This directory contains the dataset introduced in Detecting Narrative Elements in Informational Text. The dataset is divided into the train, validation and test sets which were used in the paper (for reproducibility purposes).
The files are formatted as follows. Each line contains five tab-separated fields:
- A sentence
- An indication of whether or not the sentence contains a Complication (1 for yes, 0 for no)
- An indication of whether or not the sentence contains a Resolution (1 for yes, 0 for no)
- An indication of whether or not the sentence contains a Success (1 for yes, 0 for no)
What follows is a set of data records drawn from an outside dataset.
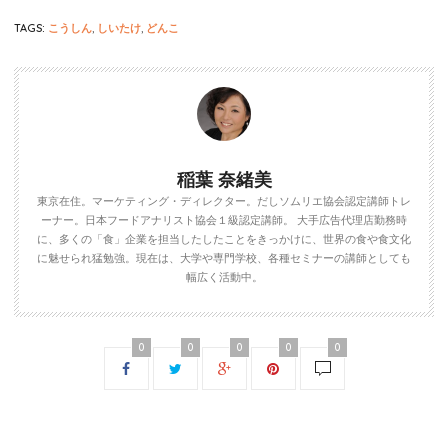
TAGS:
こうしん
,
しいたけ
,
どんこ
稲葉 奈緒美
東京在住。マーケティング・ディレクター。だしソムリエ協会認定講師トレ
ーナー。日本フードアナリスト協会１級認定講師。 大手広告代理店勤務時
に、多くの「食」企業を担当したしたことをきっかけに、世界の食や食文化
に魅せられ猛勉強。現在は、大学や専門学校、各種セミナーの講師としても
幅広く活動中。
0
0
0
0
0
- The domain category of the article from which the sentence was taken
For more details, please refer to the paper.
If you use NEAT in your research, we would appreciate using the following to cite our paper:
@inproceedings{levi-etal-2022-detecting,
title = "Detecting Narrative Elements in Informational Text",
author = "Levi, Effi and
Mor, Guy and
Sheafer, Tamir and
Shenhav, Shaul",
booktitle = "Findings of the Association for Computational Linguistics: NAACL 2022",
month = jul,
year = "2022",
address = "Seattle, United States",
publisher = "Association for Computational Linguistics",
url = "https://aclanthology.org/2022.findings-naacl.133",
pages = "1755--1765",
abstract = "Automatic extraction of narrative elements from text, combining narrative theories with computational models, has been receiving increasing attention over the last few years. Previous works have utilized the oral narrative theory by Labov and Waletzky to identify various narrative elements in personal stories texts. Instead, we direct our focus to informational texts, specifically news stories. We introduce NEAT (Narrative Elements AnnoTation) {--} a novel NLP task for detecting narrative elements in raw text. For this purpose, we designed a new multi-label narrative annotation scheme, better suited for informational text (e.g. news media), by adapting elements from the narrative theory of Labov and Waletzky (Complication and Resolution) and adding a new narrative element of our own (Success). We then used this scheme to annotate a new dataset of 2,209 sentences, compiled from 46 news articles from various category domains. We trained a number of supervised models in several different setups over the annotated dataset to identify the different narrative elements, achieving an average $F_1$ score of up to 0.77. The results demonstrate the holistic nature of our annotation scheme as well as its robustness to domain category.",
}